Bolsonaro aceitou a regulamentação das audiências de custódia, mas Priscila destaca a necessidade de que elas sejam presenciais e não por videoconferência, item previsto na lei. “A audiência tem que ser feita na presença de um juiz de Direito, porque o juiz tem que ter a oportunidade de olhar para a pessoa que está sendo conduzida, avaliar a condição, falar com a pessoa, constatar a necessidade de sua prisão e a legalidade dela.
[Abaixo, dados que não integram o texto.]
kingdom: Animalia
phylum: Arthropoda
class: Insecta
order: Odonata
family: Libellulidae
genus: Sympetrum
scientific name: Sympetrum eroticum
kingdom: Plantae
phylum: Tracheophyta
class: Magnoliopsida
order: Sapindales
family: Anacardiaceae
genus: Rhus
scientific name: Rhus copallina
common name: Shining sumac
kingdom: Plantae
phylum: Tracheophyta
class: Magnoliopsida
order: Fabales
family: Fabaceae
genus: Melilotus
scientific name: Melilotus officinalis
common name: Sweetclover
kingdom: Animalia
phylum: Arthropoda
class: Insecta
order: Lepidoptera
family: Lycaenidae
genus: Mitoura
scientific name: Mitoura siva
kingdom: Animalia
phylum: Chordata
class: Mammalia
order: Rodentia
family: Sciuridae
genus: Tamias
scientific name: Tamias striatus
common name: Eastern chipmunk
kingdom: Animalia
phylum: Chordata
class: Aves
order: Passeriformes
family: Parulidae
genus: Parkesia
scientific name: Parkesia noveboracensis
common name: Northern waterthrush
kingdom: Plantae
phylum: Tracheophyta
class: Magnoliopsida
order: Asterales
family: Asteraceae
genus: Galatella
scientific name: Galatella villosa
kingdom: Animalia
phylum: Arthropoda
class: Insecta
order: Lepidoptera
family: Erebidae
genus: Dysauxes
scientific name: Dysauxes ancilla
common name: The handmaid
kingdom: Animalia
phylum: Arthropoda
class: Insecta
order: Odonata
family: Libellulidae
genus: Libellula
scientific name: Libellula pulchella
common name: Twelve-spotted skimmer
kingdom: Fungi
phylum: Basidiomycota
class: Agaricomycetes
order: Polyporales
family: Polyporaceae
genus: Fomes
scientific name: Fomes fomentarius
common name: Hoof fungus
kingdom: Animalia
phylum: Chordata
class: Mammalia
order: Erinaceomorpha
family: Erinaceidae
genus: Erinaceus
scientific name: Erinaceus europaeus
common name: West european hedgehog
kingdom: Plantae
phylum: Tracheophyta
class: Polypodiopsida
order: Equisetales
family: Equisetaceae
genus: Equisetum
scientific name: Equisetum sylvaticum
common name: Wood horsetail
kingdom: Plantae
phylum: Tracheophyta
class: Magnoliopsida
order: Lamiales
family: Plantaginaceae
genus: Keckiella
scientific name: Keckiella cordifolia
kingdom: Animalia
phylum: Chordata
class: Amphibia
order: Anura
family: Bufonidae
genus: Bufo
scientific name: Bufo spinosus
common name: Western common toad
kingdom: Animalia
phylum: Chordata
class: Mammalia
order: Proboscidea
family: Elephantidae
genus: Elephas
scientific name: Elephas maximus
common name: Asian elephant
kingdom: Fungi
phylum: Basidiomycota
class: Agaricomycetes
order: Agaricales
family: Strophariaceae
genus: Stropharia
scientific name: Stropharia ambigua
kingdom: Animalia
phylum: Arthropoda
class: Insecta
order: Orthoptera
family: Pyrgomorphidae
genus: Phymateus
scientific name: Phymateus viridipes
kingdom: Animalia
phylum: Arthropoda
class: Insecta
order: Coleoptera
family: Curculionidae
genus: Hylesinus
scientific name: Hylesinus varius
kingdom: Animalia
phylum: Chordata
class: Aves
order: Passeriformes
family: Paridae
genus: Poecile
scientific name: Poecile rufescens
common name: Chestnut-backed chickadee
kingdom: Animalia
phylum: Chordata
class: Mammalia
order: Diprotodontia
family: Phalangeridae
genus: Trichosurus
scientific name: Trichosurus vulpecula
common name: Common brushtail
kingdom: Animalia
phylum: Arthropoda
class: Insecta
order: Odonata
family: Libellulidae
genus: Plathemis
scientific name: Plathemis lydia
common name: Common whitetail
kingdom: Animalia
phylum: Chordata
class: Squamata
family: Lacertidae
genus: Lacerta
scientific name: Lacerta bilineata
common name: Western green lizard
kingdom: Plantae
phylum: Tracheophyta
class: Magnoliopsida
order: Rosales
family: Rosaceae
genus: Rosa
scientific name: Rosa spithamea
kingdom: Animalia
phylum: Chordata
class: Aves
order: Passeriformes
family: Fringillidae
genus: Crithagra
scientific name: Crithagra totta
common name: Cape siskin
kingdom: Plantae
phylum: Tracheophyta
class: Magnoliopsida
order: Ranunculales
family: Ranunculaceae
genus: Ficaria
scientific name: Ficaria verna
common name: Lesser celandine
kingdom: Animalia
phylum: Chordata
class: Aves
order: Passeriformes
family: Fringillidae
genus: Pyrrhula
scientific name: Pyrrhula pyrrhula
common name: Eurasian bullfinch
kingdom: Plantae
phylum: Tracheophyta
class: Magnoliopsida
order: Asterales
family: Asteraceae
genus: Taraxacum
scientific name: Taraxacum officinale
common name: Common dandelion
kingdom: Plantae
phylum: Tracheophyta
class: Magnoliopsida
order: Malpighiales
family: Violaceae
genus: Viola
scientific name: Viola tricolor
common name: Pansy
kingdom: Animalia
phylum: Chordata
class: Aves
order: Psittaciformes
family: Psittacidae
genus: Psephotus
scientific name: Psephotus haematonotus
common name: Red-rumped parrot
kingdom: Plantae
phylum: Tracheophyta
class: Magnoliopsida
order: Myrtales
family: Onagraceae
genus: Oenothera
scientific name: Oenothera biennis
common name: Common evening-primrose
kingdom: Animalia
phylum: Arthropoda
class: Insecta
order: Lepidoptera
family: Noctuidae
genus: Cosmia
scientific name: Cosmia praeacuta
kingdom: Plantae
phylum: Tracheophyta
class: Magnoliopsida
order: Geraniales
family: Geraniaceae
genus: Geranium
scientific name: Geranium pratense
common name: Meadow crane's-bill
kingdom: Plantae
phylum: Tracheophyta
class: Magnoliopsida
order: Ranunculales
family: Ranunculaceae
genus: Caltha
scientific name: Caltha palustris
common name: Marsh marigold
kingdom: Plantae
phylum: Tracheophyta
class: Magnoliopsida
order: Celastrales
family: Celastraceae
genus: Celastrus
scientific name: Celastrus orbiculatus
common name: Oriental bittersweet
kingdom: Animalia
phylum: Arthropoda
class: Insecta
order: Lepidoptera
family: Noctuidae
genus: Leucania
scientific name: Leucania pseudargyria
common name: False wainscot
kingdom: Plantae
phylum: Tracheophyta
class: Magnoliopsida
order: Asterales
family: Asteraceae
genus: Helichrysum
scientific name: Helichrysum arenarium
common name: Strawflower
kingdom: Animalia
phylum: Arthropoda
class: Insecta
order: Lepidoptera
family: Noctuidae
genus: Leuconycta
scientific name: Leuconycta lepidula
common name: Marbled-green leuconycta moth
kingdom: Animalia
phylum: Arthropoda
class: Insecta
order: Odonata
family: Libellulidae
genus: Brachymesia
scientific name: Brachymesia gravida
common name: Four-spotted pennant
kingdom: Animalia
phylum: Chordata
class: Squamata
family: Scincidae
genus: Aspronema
E achei fundamental virar lei a audiência de custódia, considerando que antes era uma recomendação do CNJ [Conselho Nacional de Justiça] para apresentação da pessoa presa ao juiz em até 24 horas”, elogia.
Sobre a prisão preventiva, Priscila considera importante a reavaliação automática a cada 90 dias porque evita que alguém acabe sendo “esquecido” no sistema. “Fica dependendo do advogado entrar com HC, dos prazos, questionar… Muitas vezes, depois de 3 meses, o motivo que ensejou a prisão preventiva já passou, foi superado e essa pessoa poderia ser colocada em liberdade”, disse.
Por fim, a advogada criminalista considerou positivo o veto à proposta que previa triplicar os crimes contra a honra expostos nas redes sociais. “Já existem leis que contemplam isso”, resume.
Reportagem publicada originalmente no Ponte.